Gold’s rush to a new all-time high of $2347.58 an ounce is causing a split in opinions about what comes next, with optimists predicting $3000/oz within reach, while pessimists foresee a correction. Citi, Rosenberg Research, and Yardeni Research all forecast a continued rise to $3000/oz, claiming the title of the biggest bull in the room.

However, warnings of a potential gold price fall are present, especially due to factors such as a strong U.S. dollar and the rate of future interest rate cuts. Bob Parker, a senior adviser with the International Capital Markets Association, emphasized that fundamental factors suggest that the upside for gold is minimal, leaving it susceptible to a setback after its recent surge.

Various factors are contributing to the rise in gold prices, including private buyers seeking a safe haven from volatile financial markets, and central banks increasing their exposure to assets separate from the U.S. dollar and other currencies. For instance, Costco, a big discount retailer, is offering one-ounce gold bars alongside everyday items like breakfast cereal and smartphones.

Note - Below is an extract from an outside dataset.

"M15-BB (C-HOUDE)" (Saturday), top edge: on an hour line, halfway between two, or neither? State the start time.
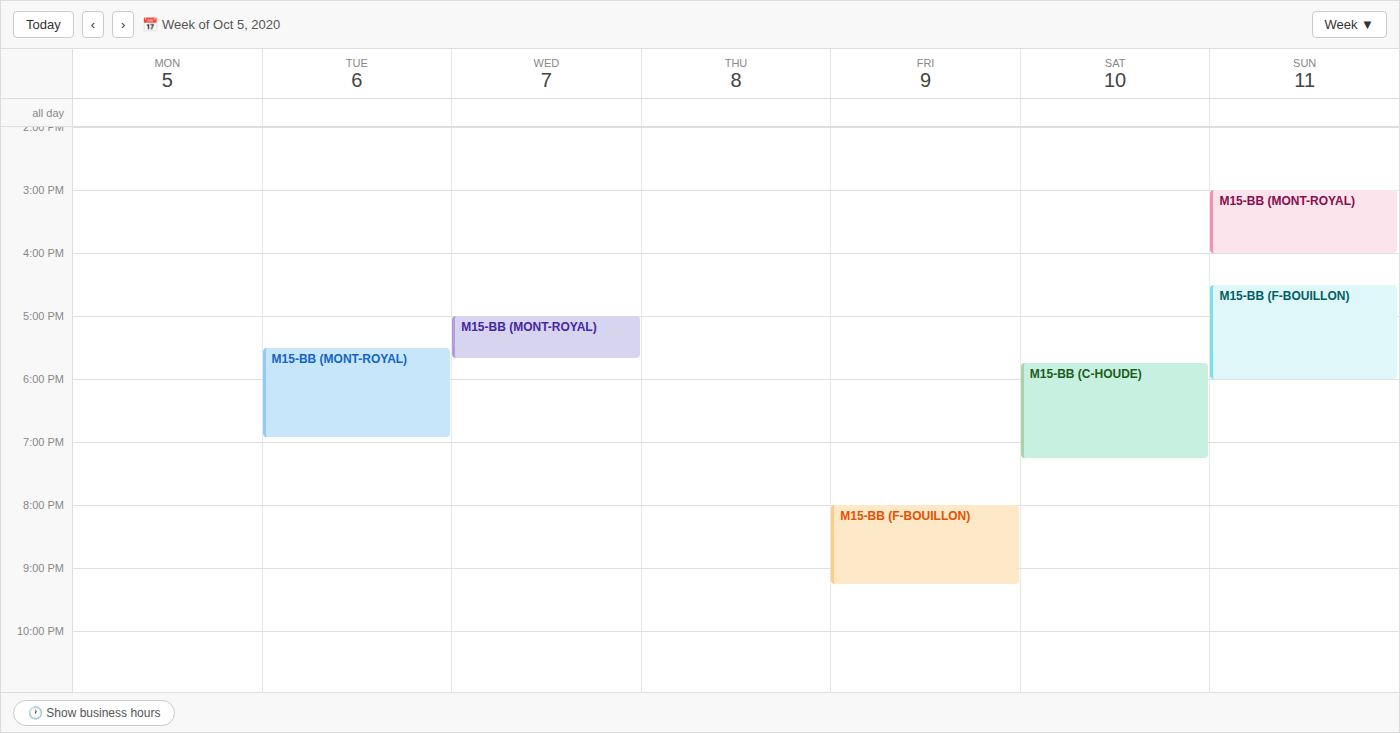
17:45 -- neither: three quarters of the way from the 17:00 line to the 18:00 line.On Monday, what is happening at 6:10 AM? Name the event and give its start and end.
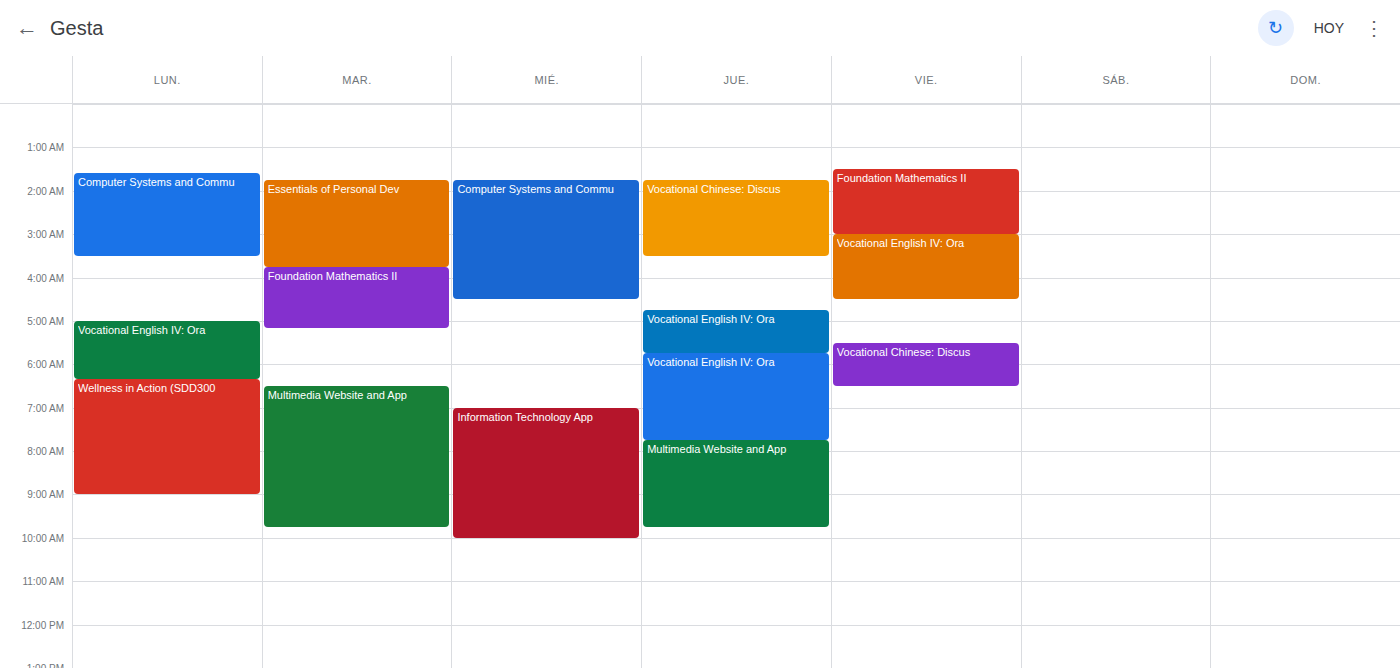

Central bank buying is a significant factor in the gold market, with China’s central bank adding 160,000 ounces to its reserves in March alone. This marks the 17th consecutive month of buying, indicating a strong appetite for gold among central banks. If this trend continues, central banks could surpass the record set in 2022 when they collectively acquired 1081.9 tons of gold, followed by 1037.4 tons last year.

Despite concerns of a potential gold price fall after its recent record-breaking run, banks like Citi see room for the rally to continue. In a research note to clients, Citi raised its price targets for gold and silver over the next three months to $2400/oz and $28/oz, respectively. The bank also lifted its six-to-12-month topside levels towards its bull case scenario of $3000/oz for gold and $32/oz for silver, citing various factors like lower interest rates, geopolitical hedging, financial buying, and robust physical demand as drivers of the bullion complex.

Overall, the outlook for gold prices remains uncertain, with conflicting views on whether the current rally will continue or face a correction. The interplay of various factors like central bank buying, private demand, currency fluctuations, and interest rate changes will likely influence the future trajectory of gold prices. Investors and analysts are closely watching these developments to gauge the next steps in the gold market.